Let $\ell_1,\dots,\ell_{m+n}$ be linear functionals over a finite vector space $V$. Suppose that $$Q(x)=\ell_1(x)^2+\dots+\ell_m(x)^2-\ell_{m+1}(x)^2-\dots-\ell_{m+n}(x)^2$$ is a quadratic form with signature $(a,b,c)$. Show that $a\leq m$ and $b\leq n$.
By Sylvester's law, we know that there are (independent) linear functionals $f_1,\dots,f_{a+b}$ such that $$Q(x)=f_1(x)^2+\dots+f_a(x)^2-f_{a+1}(x)^2-\dots-f_{a+b}(x)^2.$$ So somehow we need to show that this representation is "minimal". I'm not really sure how to proceed from here.
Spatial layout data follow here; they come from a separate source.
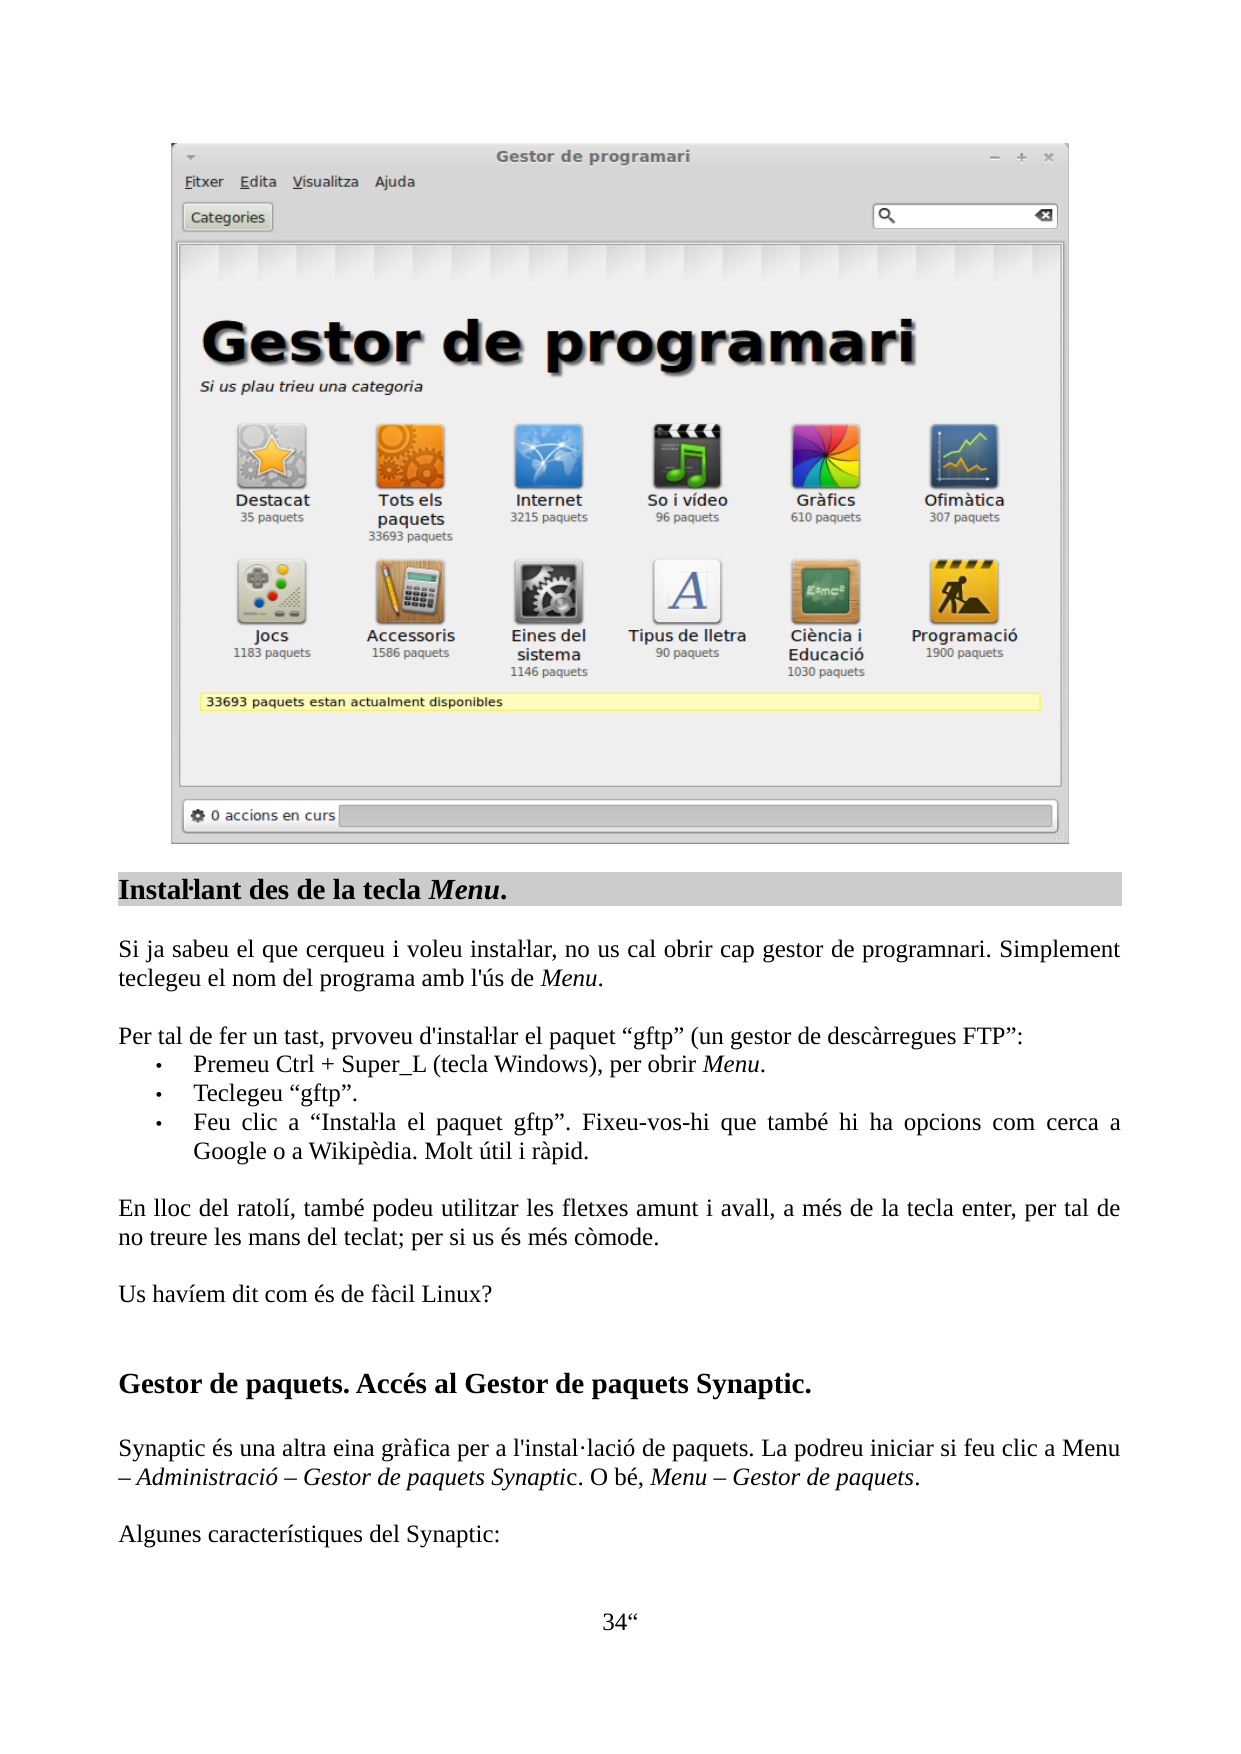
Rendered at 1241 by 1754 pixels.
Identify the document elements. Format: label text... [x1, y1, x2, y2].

list Premeu Ctrl + Super_L (tecla Windows), per obrir Menu. [156, 1049, 1122, 1078]
text Instaŀlant des de la tecla Menu. [118, 872, 1122, 906]
list Feu clic a “Instaŀla el paquet gftp”. Fixeu-vos-hi que també hi ha opcions com cerca a Google o a Wikipèdia. Molt útil i ràpid. [156, 1107, 1122, 1164]
text En lloc del ratolí, també podeu utilitzar les fletxes amunt i avall, a més de la tecla enter, per tal de no treure les mans del teclat; per si us és més còmode. [118, 1193, 1122, 1251]
text Si ja sabeu el que cerqueu i voleu instaŀlar, no us cal obrir cap gestor de programnari. Simplement teclegeu el nom del programa amb l'ús de Menu. [118, 934, 1122, 992]
text Per tal de fer un tast, prvoveu d'instaŀlar el paquet “gftp” (un gestor de descàrregues FTP”: [118, 1021, 1122, 1049]
list Teclegeu “gftp”. [156, 1078, 1122, 1107]
text Us havíem dit com és de fàcil Linux? [118, 1279, 1122, 1308]
text Synaptic és una altra eina gràfica per a l'instal·lació de paquets. La podreu iniciar si feu clic a Menu – Administració – Gestor de paquets Synaptic. O bé, Menu – Gestor de paquets. [118, 1433, 1122, 1490]
text Algunes característiques del Synaptic: [118, 1519, 1122, 1548]
picture [171, 143, 1069, 844]
text Gestor de paquets. Accés al Gestor de paquets Synaptic. [118, 1366, 1122, 1399]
I have tried to represent each functional in the form $\ell_i(v)=u_i\cdot v$ for some vector $u_i$, but this hasn't really helped.
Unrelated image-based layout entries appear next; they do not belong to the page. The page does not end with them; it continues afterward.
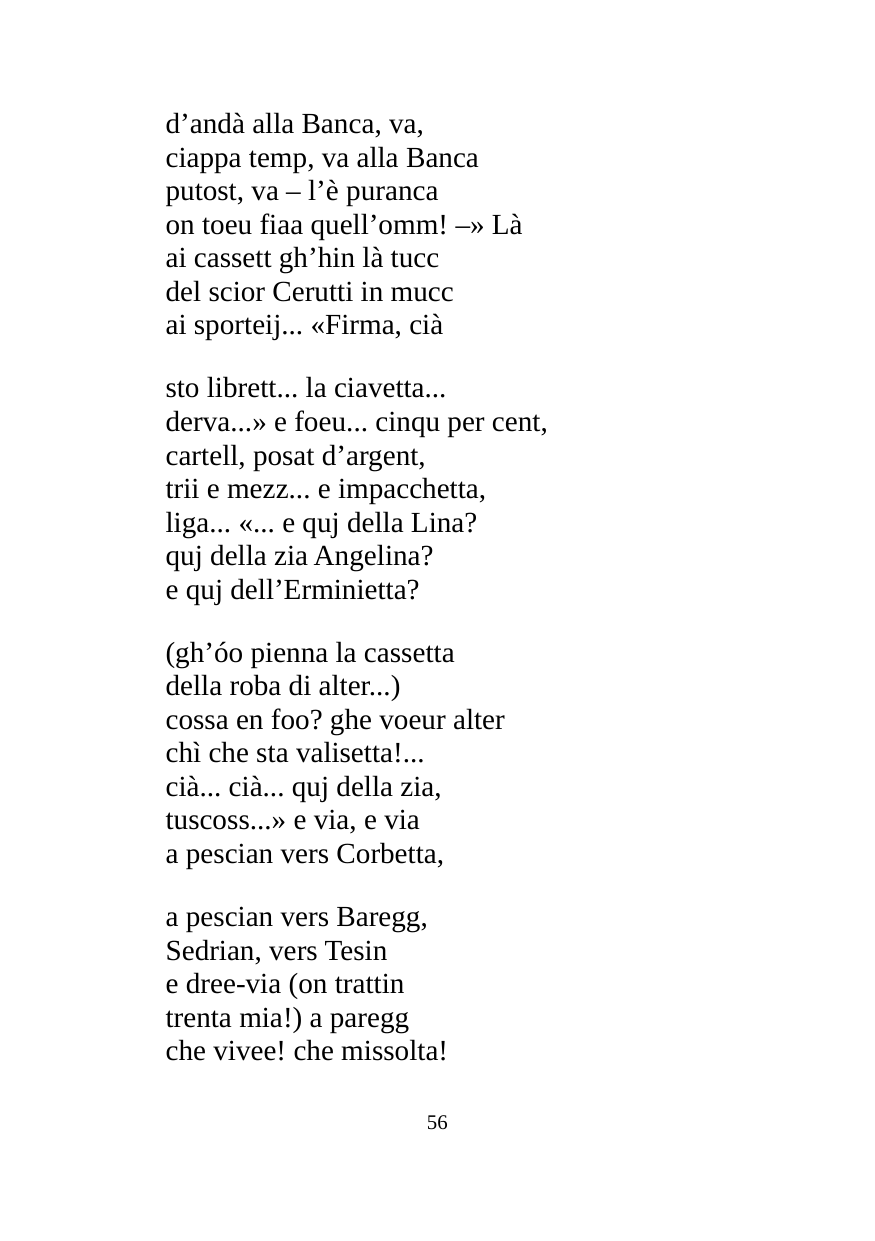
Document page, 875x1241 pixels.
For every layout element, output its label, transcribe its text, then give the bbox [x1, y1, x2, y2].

text d’andà alla Banca, va, ciappa temp, va alla Banca putost, va – l’è puranca on toeu fiaa quell’omm! –» Là ai cassett gh’hin là tucc del scior Cerutti in mucc ai sporteij... «Firma, cià [165, 106, 768, 341]
text sto librett... la ciavetta... derva...» e foeu... cinqu per cent, cartell, posat d’argent, trii e mezz... e impacchetta, liga... «... e quj della Lina? quj della zia Angelina? e quj dell’Erminietta? [165, 371, 768, 605]
text (gh’óo pienna la cassetta della roba di alter...) cossa en foo? ghe voeur alter chì che sta valisetta!... cià... cià... quj della zia, tuscoss...» e via, e via a pescian vers Corbetta, [165, 635, 768, 869]
text a pescian vers Baregg, Sedrian, vers Tesin e dree-via (on trattin trenta mia!) a paregg che vivee! che missolta! [165, 899, 768, 1067]
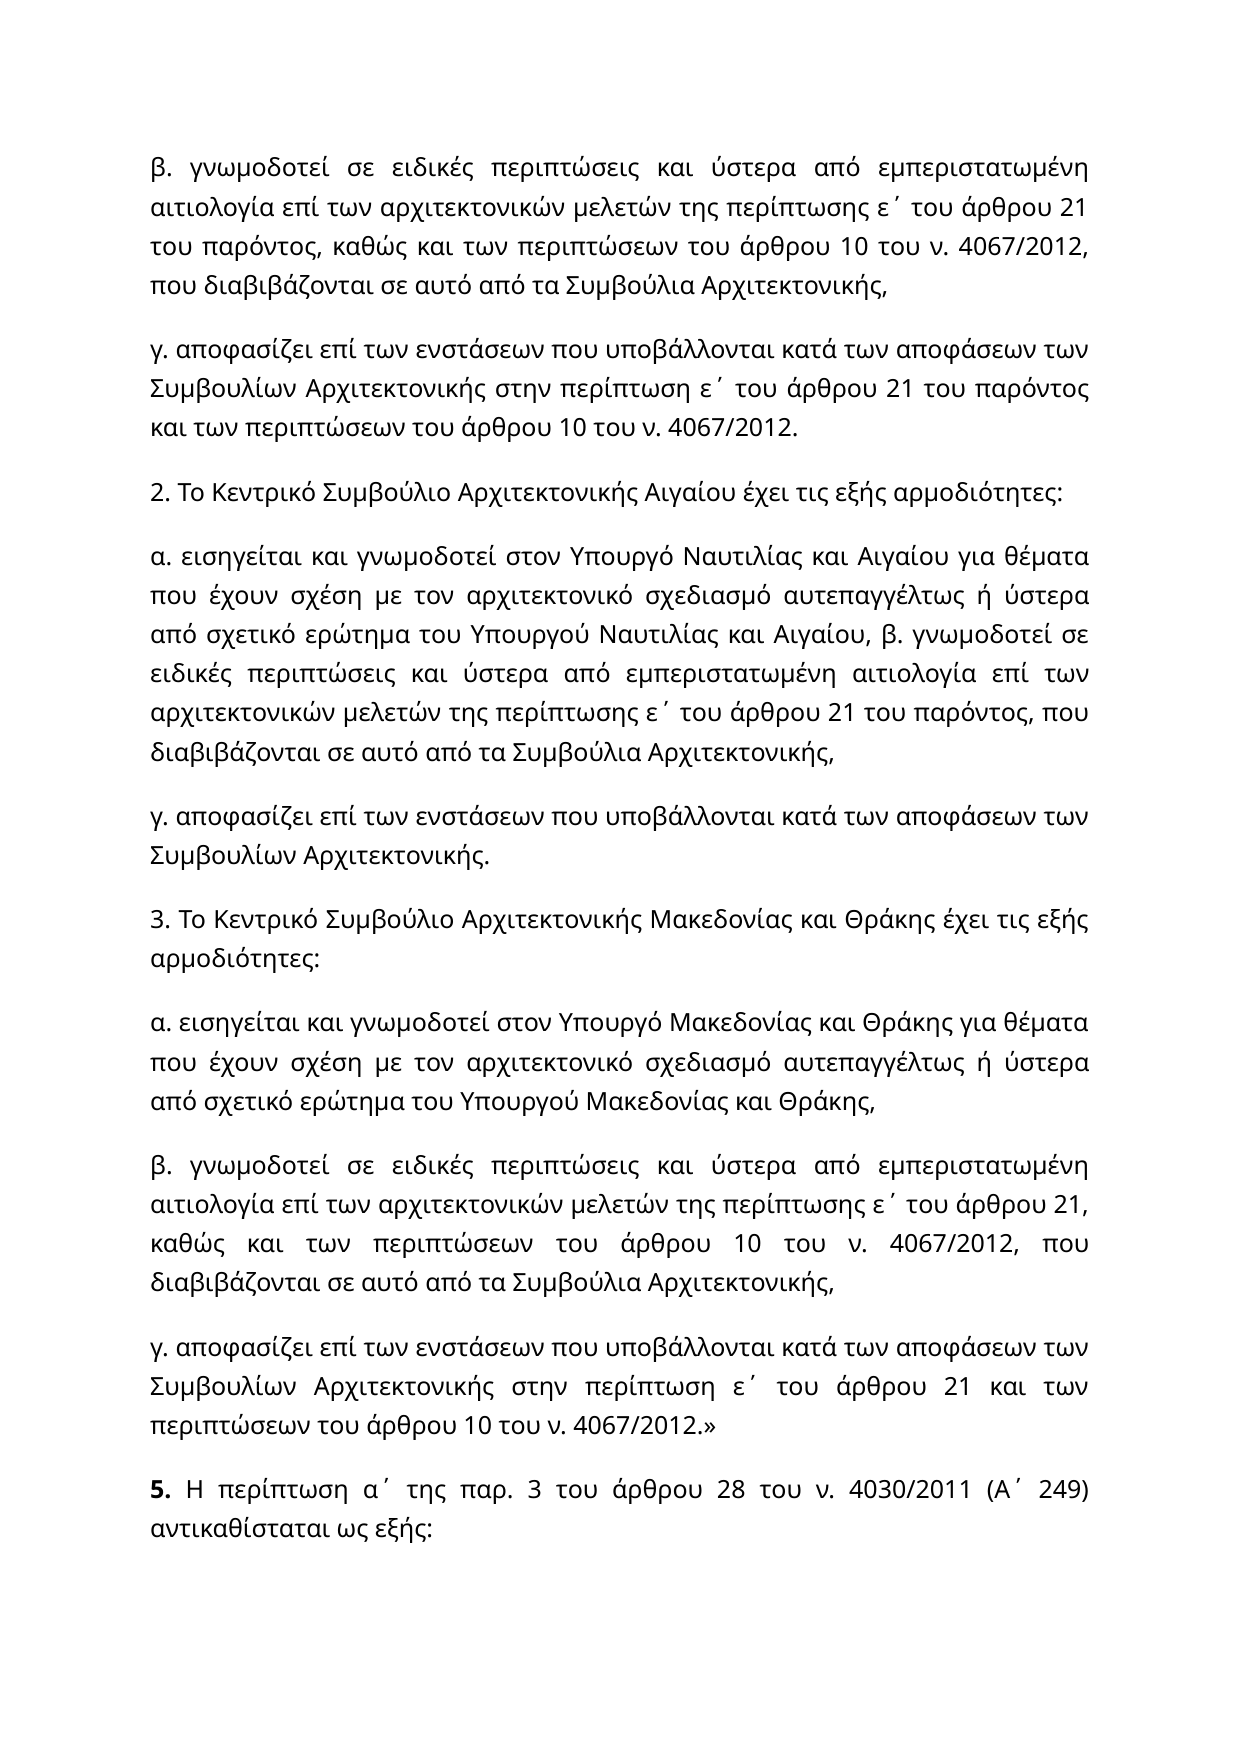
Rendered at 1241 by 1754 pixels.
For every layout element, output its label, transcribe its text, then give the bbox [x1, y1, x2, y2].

text 3. Το Κεντρικό Συμβούλιο Αρχιτεκτονικής Μακεδονίας και Θράκης έχει τις εξής αρμοδιότητες: [150, 902, 1090, 975]
text β. γνωμοδοτεί σε ειδικές περιπτώσεις και ύστερα από εμπεριστατωμένη αιτιολογία επί των αρχιτεκτονικών μελετών της περίπτωσης ε΄ του άρθρου 21 του παρόντος, καθώς και των περιπτώσεων του άρθρου 10 του ν. 4067/2012, που διαβιβάζονται σε αυτό από τα Συμβούλια Αρχιτεκτονικής, [150, 150, 1090, 302]
text α. εισηγείται και γνωμοδοτεί στον Υπουργό Ναυτιλίας και Αιγαίου για θέματα που έχουν σχέση με τον αρχιτεκτονικό σχεδιασμό αυτεπαγγέλτως ή ύστερα από σχετικό ερώτημα του Υπουργού Ναυτιλίας και Αιγαίου, β. γνωμοδοτεί σε ειδικές περιπτώσεις και ύστερα από εμπεριστατωμένη αιτιολογία επί των αρχιτεκτονικών μελετών της περίπτωσης ε΄ του άρθρου 21 του παρόντος, που διαβιβάζονται σε αυτό από τα Συμβούλια Αρχιτεκτονικής, [150, 538, 1090, 768]
text γ. αποφασίζει επί των ενστάσεων που υποβάλλονται κατά των αποφάσεων των Συμβουλίων Αρχιτεκτονικής στην περίπτωση ε΄ του άρθρου 21 του παρόντος και των περιπτώσεων του άρθρου 10 του ν. 4067/2012. [150, 332, 1090, 444]
text γ. αποφασίζει επί των ενστάσεων που υποβάλλονται κατά των αποφάσεων των Συμβουλίων Αρχιτεκτονικής στην περίπτωση ε΄ του άρθρου 21 και των περιπτώσεων του άρθρου 10 του ν. 4067/2012.» [150, 1329, 1090, 1442]
text β. γνωμοδοτεί σε ειδικές περιπτώσεις και ύστερα από εμπεριστατωμένη αιτιολογία επί των αρχιτεκτονικών μελετών της περίπτωσης ε΄ του άρθρου 21, καθώς και των περιπτώσεων του άρθρου 10 του ν. 4067/2012, που διαβιβάζονται σε αυτό από τα Συμβούλια Αρχιτεκτονικής, [150, 1147, 1090, 1299]
text 5. Η περίπτωση α΄ της παρ. 3 του άρθρου 28 του ν. 4030/2011 (Α΄ 249) αντικαθίσταται ως εξής: [150, 1472, 1090, 1545]
text α. εισηγείται και γνωμοδοτεί στον Υπουργό Μακεδονίας και Θράκης για θέματα που έχουν σχέση με τον αρχιτεκτονικό σχεδιασμό αυτεπαγγέλτως ή ύστερα από σχετικό ερώτημα του Υπουργού Μακεδονίας και Θράκης, [150, 1005, 1090, 1117]
text 2. Το Κεντρικό Συμβούλιο Αρχιτεκτονικής Αιγαίου έχει τις εξής αρμοδιότητες: [150, 474, 1090, 508]
text γ. αποφασίζει επί των ενστάσεων που υποβάλλονται κατά των αποφάσεων των Συμβουλίων Αρχιτεκτονικής. [150, 798, 1090, 872]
Let $d=\dim V$ and $K=\displaystyle\bigcap_{i=1}^m\ker\ell_i$.
Then $Q(x)\leq0$ for $x\in K$, so $\dim K\leq d-a$. Now let $T:V\to\mathbb R^m$ be the linear map $$T(x)=(\ell_1(x),\ell_2(x),\dots,\ell_m(x)).$$ As $\dim\operatorname{im}T\leq m$, by rank-nullity $\dim\ker T\geq d-m$. But $K=\ker T$, so it follows that $$d-a\geq d-m\implies a\leq m.$$ Similarly, considering $\displaystyle\bigcap_{i=m+1}^{m+n}\ker\ell_i$ would imply that $b\leq n$.